Data for analysis:
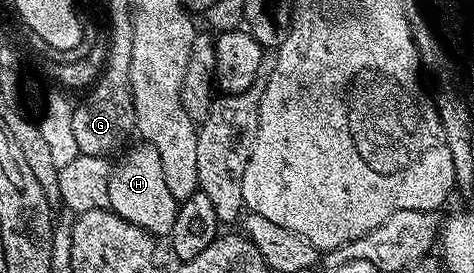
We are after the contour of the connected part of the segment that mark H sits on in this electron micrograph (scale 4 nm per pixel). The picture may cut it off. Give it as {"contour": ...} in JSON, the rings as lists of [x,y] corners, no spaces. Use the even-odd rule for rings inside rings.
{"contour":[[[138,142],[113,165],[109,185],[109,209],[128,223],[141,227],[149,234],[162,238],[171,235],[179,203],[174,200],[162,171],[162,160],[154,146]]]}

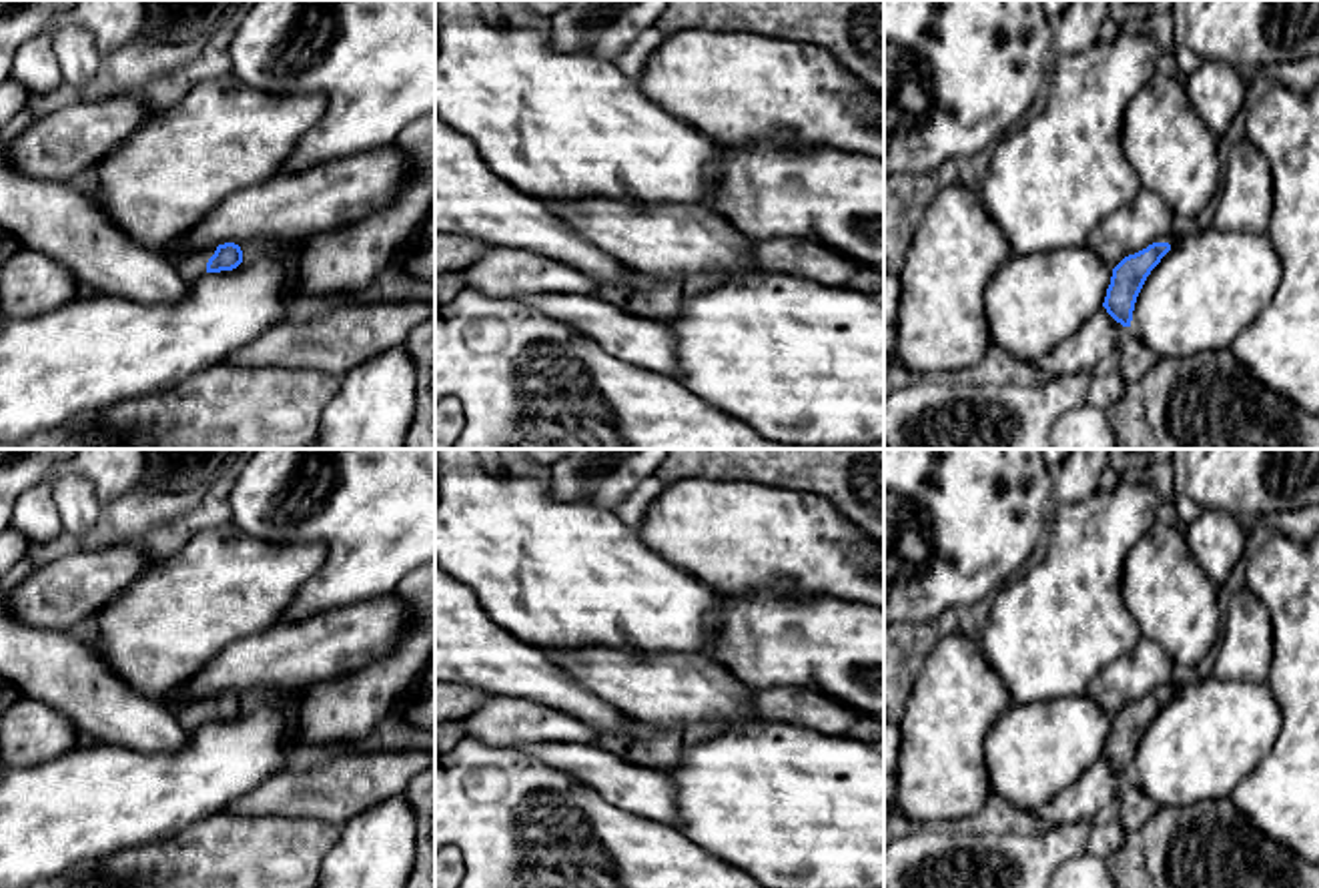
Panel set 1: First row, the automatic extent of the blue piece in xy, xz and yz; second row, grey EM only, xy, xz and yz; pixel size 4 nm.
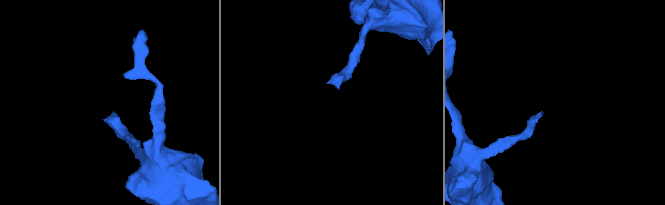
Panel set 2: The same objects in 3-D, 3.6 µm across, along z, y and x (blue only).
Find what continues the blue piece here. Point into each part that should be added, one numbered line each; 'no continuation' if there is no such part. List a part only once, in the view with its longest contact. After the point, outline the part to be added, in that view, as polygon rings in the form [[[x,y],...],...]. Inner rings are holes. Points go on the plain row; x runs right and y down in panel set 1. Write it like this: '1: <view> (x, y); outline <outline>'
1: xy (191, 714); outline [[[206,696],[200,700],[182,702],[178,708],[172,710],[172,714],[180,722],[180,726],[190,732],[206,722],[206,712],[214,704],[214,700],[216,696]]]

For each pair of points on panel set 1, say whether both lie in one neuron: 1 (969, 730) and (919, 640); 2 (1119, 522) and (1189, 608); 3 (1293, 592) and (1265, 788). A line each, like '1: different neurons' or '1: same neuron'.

--

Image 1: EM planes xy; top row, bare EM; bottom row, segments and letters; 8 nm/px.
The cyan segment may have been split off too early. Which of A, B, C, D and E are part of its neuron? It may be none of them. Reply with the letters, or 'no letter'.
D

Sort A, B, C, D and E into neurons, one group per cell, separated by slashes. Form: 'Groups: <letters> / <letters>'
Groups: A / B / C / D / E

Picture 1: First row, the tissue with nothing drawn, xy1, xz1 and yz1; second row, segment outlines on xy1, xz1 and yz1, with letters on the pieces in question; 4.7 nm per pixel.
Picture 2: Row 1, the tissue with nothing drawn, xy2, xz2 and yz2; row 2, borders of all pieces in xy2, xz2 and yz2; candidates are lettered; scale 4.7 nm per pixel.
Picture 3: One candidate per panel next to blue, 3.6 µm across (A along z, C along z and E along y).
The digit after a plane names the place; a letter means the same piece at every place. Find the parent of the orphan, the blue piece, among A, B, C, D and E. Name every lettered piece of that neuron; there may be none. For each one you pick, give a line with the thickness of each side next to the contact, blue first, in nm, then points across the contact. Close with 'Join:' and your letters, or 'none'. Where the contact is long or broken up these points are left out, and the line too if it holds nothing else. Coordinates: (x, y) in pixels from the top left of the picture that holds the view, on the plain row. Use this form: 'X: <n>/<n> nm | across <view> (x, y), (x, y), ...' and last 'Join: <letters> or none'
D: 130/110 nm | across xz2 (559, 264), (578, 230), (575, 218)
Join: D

Assignment: Would you filter the entries above and keep each line that has the word "second"?

Exercise output:
Panel set 1: First row, the automatic extent of the blue piece in xy, xz and yz; second row, grey EM only, xy, xz and yz; pixel size 4 nm.
Picture 1: First row, the tissue with nothing drawn, xy1, xz1 and yz1; second row, segment outlines on xy1, xz1 and yz1, with letters on the pieces in question; 4.7 nm per pixel.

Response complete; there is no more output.